[HN Gopher] Without benchmarking LLMs, you're likely overpaying
       ___________________________________________________________________
        
       Without benchmarking LLMs, you're likely overpaying
        
       Author : lorey
       Score  : 123 points
       Date   : 2026-01-20 19:03 UTC (1 days ago)
        
 (HTM) web link (karllorey.com)
 (TXT) w3m dump (karllorey.com)
        
       | petcat wrote:
       | > He's a non-technical founder building an AI-powered business.
       | 
       | It sounds like he's building some kind of ai support chat bot.
       | 
       | I despise these things.
        
         | r_lee wrote:
         | And the whole article is about promoting his benchmarking
         | service, of course.
        
         | montroser wrote:
         | The whole post is just an advert for this person's startup.
         | Their "friend" doesn't exist...
        
         | lorey wrote:
         | Totally agree with your point. While I can't say specifically,
         | it's a traditional (German) business he's doing vertically
         | integrated with AI. Customer support is really bad in this
         | traditional niche and by leveraging AI on top of doing the
         | support himself 24/7, he was able to make it his competitive
         | edge.
        
       | verdverm wrote:
       | I'd second this wholeheartedly
       | 
       | Since building a custom agent setup to replace copilot,
       | adopting/adjusting Claude Code prompts, and giving it basic
       | tools, gemini-3-flash is my go-to model unless I know it's a big
       | and involved task. The model is really good at 1/10 the cost of
       | pro, super fast by comparison, and some basic a/b testing shows
       | little to no difference in output on the majority of tasks I used
       | 
       | Cut all my subs, spend less money, don't get rate limited
        
         | r_lee wrote:
         | Plus I've found that overall with "thinking" models, it's more
         | like for memory, not even actual perf boost, it might even be
         | worse because if it goes even slightly wrong on the "thinking"
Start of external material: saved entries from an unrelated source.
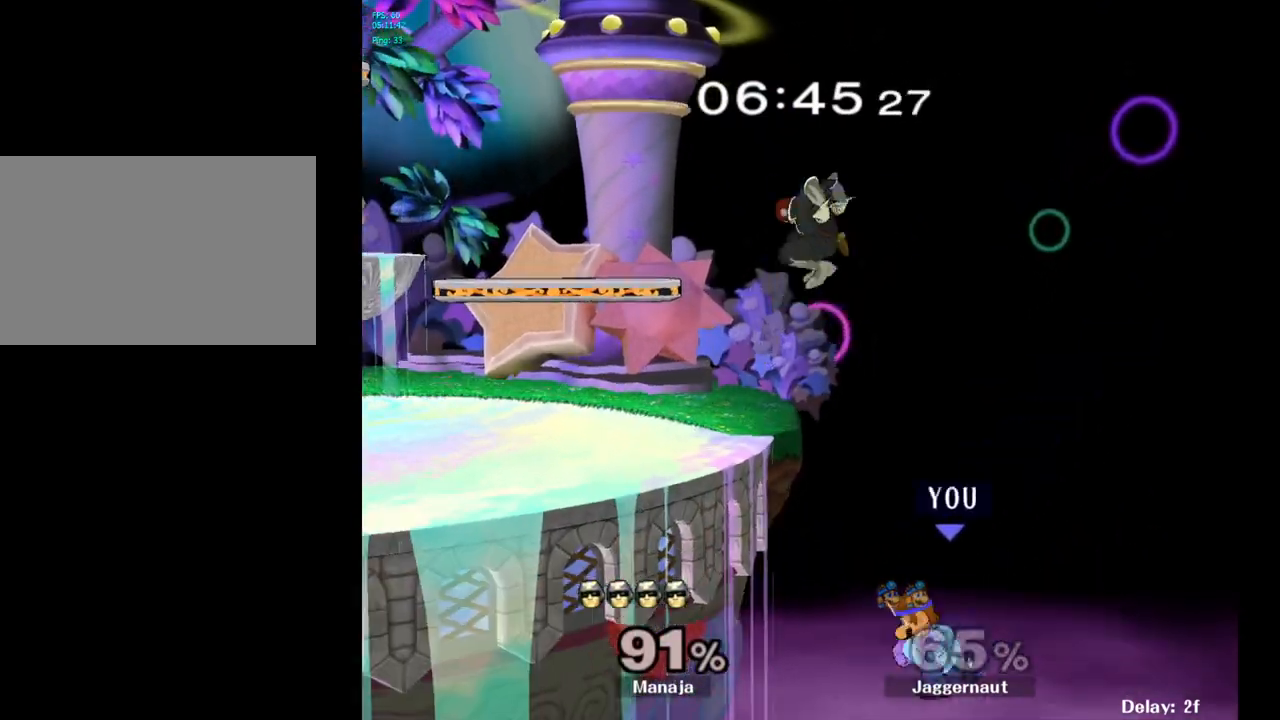
{"buttons": [], "left_stick": "left", "right_stick": "center", "events": [[150, "B", "up"], [283, "left_stick", "left"]]}
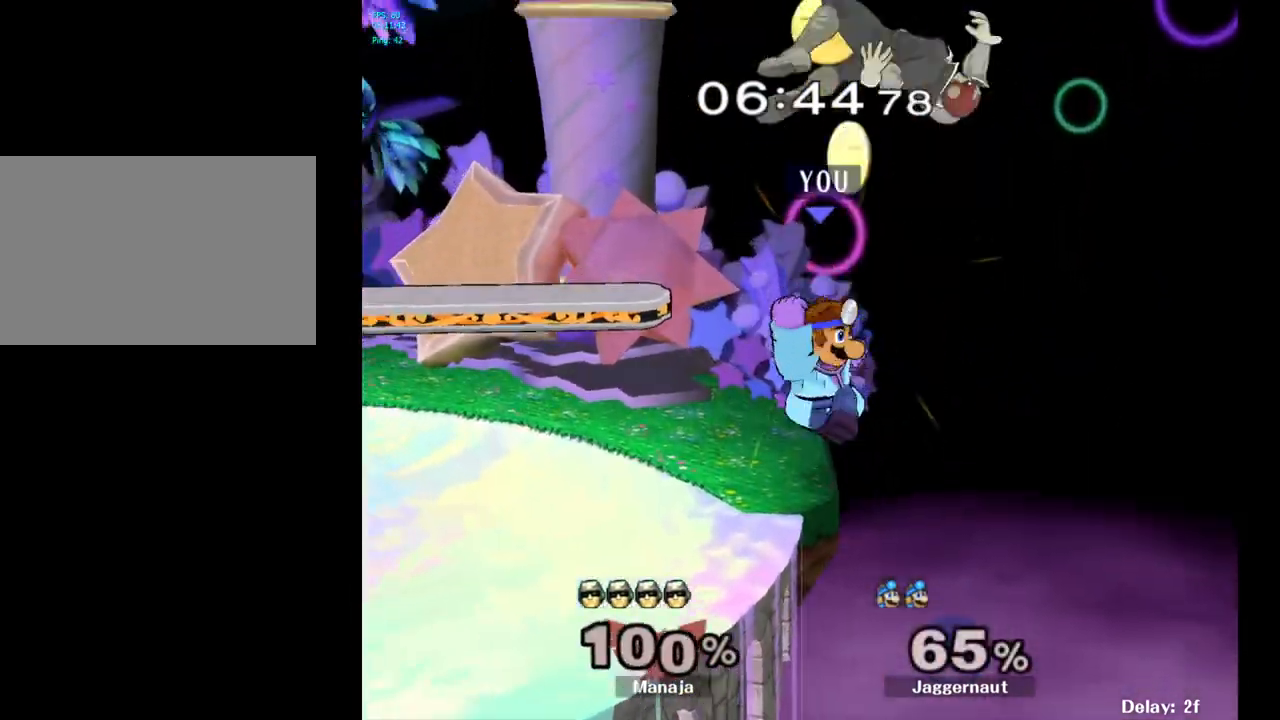
{"buttons": [], "left_stick": "up", "right_stick": "center", "events": [[50, "R1", "down"], [283, "R1", "up"], [417, "left_stick", "up"]]}
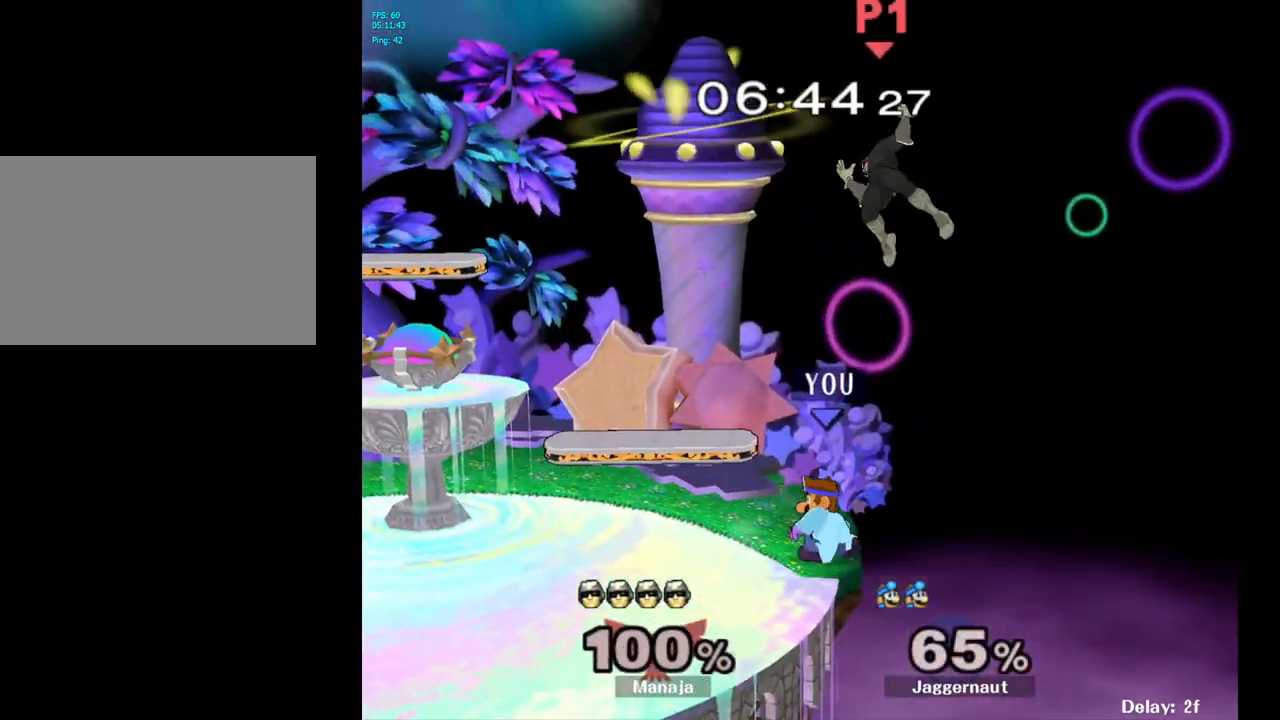
{"buttons": ["A"], "left_stick": "up", "right_stick": "center", "events": [[133, "A", "down"], [233, "A", "up"], [300, "A", "down"], [367, "A", "up"], [417, "A", "down"]]}
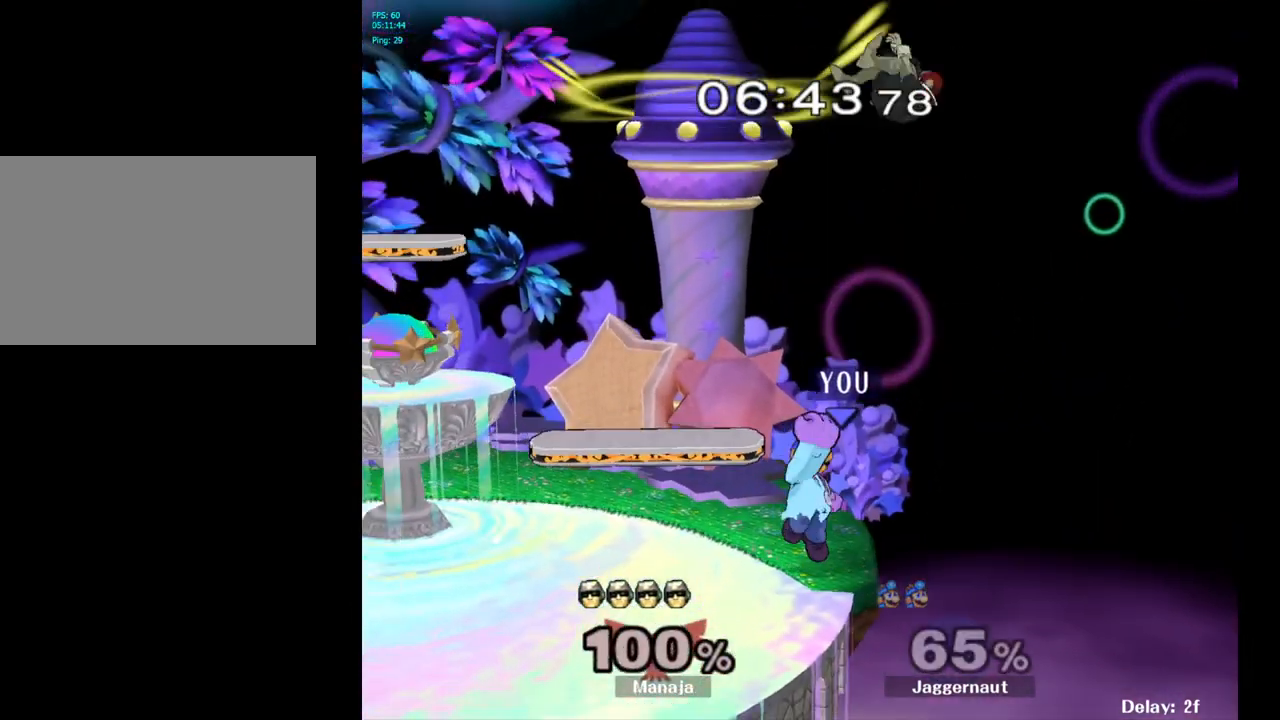
{"buttons": [], "left_stick": "up", "right_stick": "center", "events": [[33, "A", "up"], [317, "A", "down"], [450, "A", "up"]]}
         | part, it'll then commit to that for the actual response
        
           | verdverm wrote:
           | for sure, the difference in the most recent model generations
           | makes them far more useful for many daily tasks. This is the
           | first gen with thinking as a significant mid-training focus
           | and it shows
           | 
           | gemini-3-flash stands well above gemini-2.5-pro
        
         | dpoloncsak wrote:
         | Yeah, one of my first projects one of my buddies asked "Why
         | aren't you using [ChatGPT 4.0] nano? It's 99% the effectiveness
         | with 10% the price."
         | 
         | I've been using the smaller models ever since. Nano/mini,
         | flash, etc.
        
           | phainopepla2 wrote:
           | I have been benchmarking many of my use cases, and the GPT
           | Nano models have fallen completely flat one every single
           | except for very short summaries. I would call them 25%
           | effectiveness at best.
        
             | verdverm wrote:
             | Flash is not a small model, it's still over 1T parameters.
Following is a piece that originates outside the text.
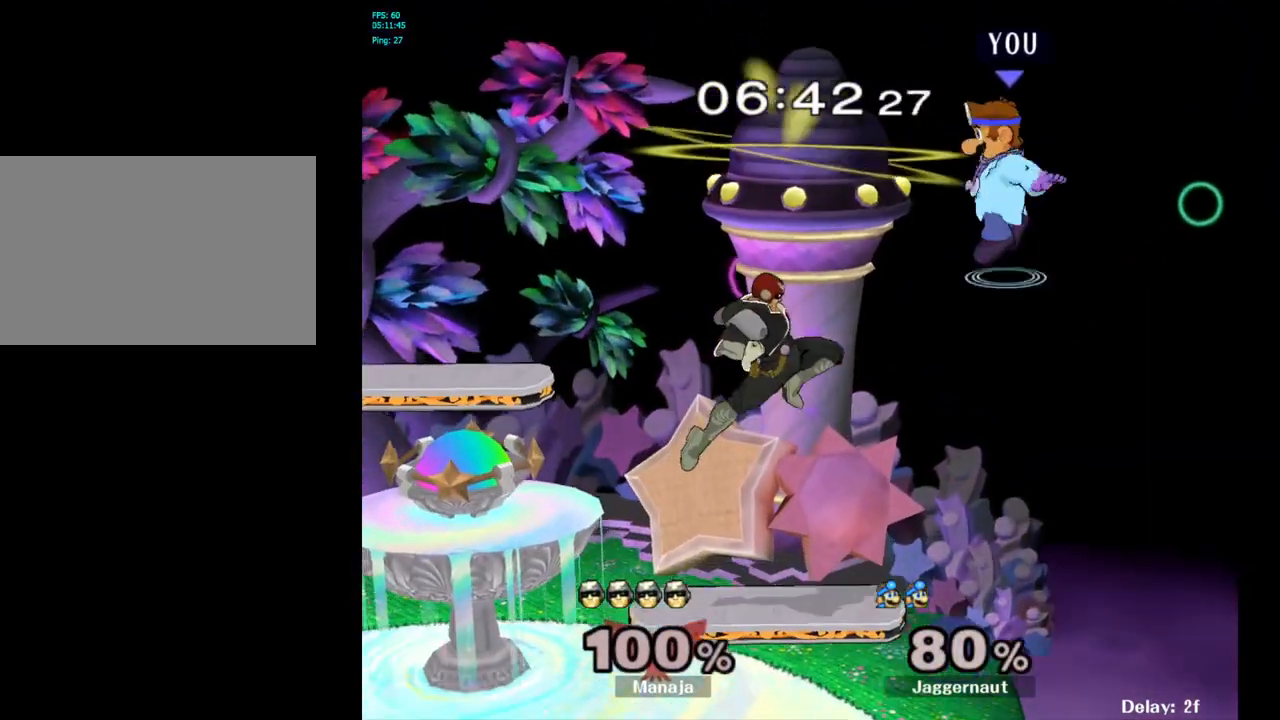
{"buttons": [], "left_stick": "down-left", "right_stick": "center", "events": [[117, "Y", "up"], [267, "left_stick", "up-right"], [467, "left_stick", "down-left"]]}
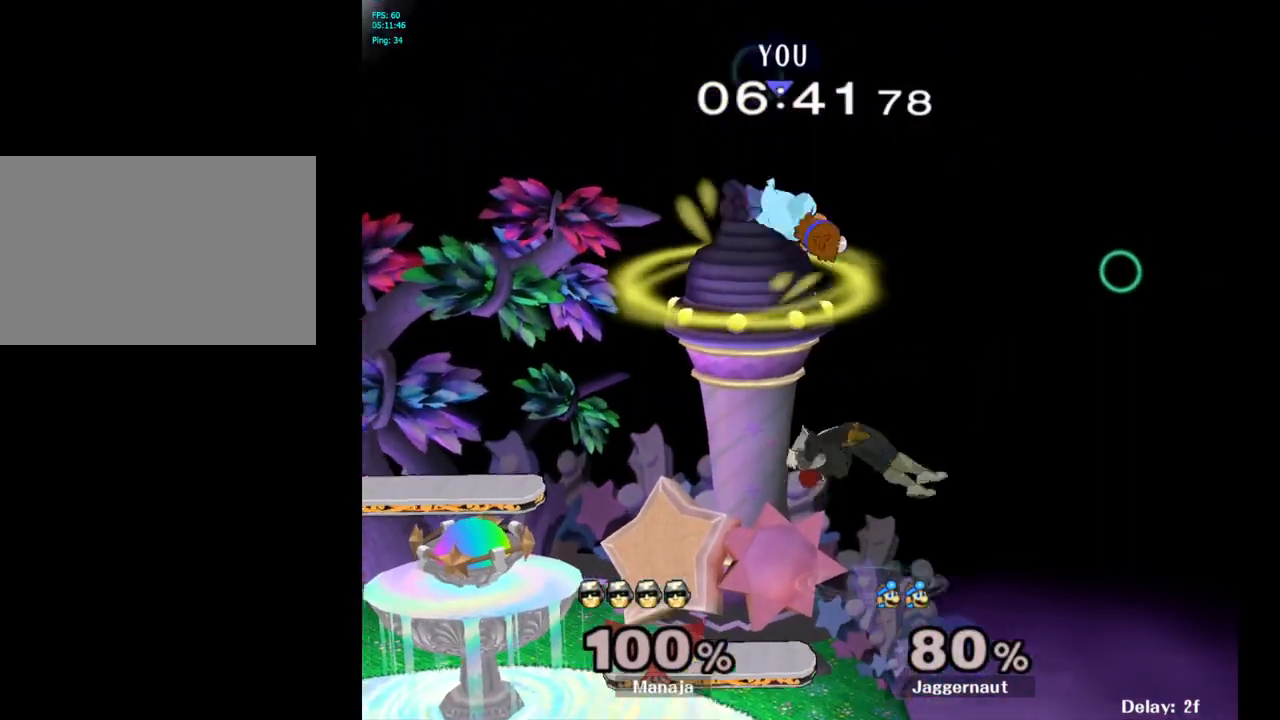
{"buttons": [], "left_stick": "center", "right_stick": "center", "events": [[100, "left_stick", "down-right"], [217, "left_stick", "right"], [400, "left_stick", "up-right"], [500, "left_stick", "center"]]}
             | It's a hyper MoE aiui
             | 
             | I have yet to go back to small models, waiting for the
             | upstream feature / GPU provider has been seeing capacity
             | issues, so I am sticking with the gemini family for now
        
           | walthamstow wrote:
           | Flash Lite 2.5 is an unbelievably good model for the price
        
           | sixtyj wrote:
           | Yup.
           | 
           | I have found out recently that Grok-4.1-fast has similar
           | pricing (in cents) but 10x larger context window (2M tokens
           | instead of ~128-200k of gpt-4-1-nano). And ~4% hallucination,
           | lowest in blind tests in LLM arena.
        
         | PunchyHamster wrote:
         | LLM bubble will burst the second investors figure out how much
         | well managed local model can do
        
       | andy99 wrote:
       | Depends on what you're doing. Using the smaller / cheaper LLMs
       | will generally make it way more fragile. The article appears to
       | focus on creating a benchmark dataset with real examples. For
       | lots of applications, especially if you're worried about people
       | messing with it, about weird behavior on edge cases, about
       | stability, you'd have to do a bunch of robustness testing as
       | well, and bigger models will be better.
       | 
       | Another big problem is it's hard to set objectives is many cases,
       | and for example maybe your customer service chat still passes but
       | comes across worse for a smaller model.
       | 
       | Id be careful is all.
        
         | candiddevmike wrote:
         | One point in favor of smaller/self-hosted LLMs: more consistent
         | performance, and you control your upgrade cadence, not the
         | model providers.
         | 
         | I'd push everyone to self-host models (even if it's on a shared
         | compute arrangement), as no enterprise I've worked with is
         | prepared for the churn of keeping up with the hosted model
         | release/deprecation cadence.
        
           | andy99 wrote:
           | How much you value control is one part of the optimization
           | problem. Obviously self hosting gives you more but it costs
           | more, and re evals, I trust GPT, Gemini, and Claude a lot
           | more than some smaller thing I self host, and would end up
           | wanting to do way more evals if I self hosted a smaller
           | model.
           | 
           | (Potentially interesting aside: I'd say I trust new GLM
           | models similarly to the big 3, but they're too big for most
           | people to self host)
        
           | blharr wrote:
           | Where can I find information on self-hosting models success
           | stories? All of it seems like throwing tens of thousands away
           | on compute for it to work worse than the standard providers.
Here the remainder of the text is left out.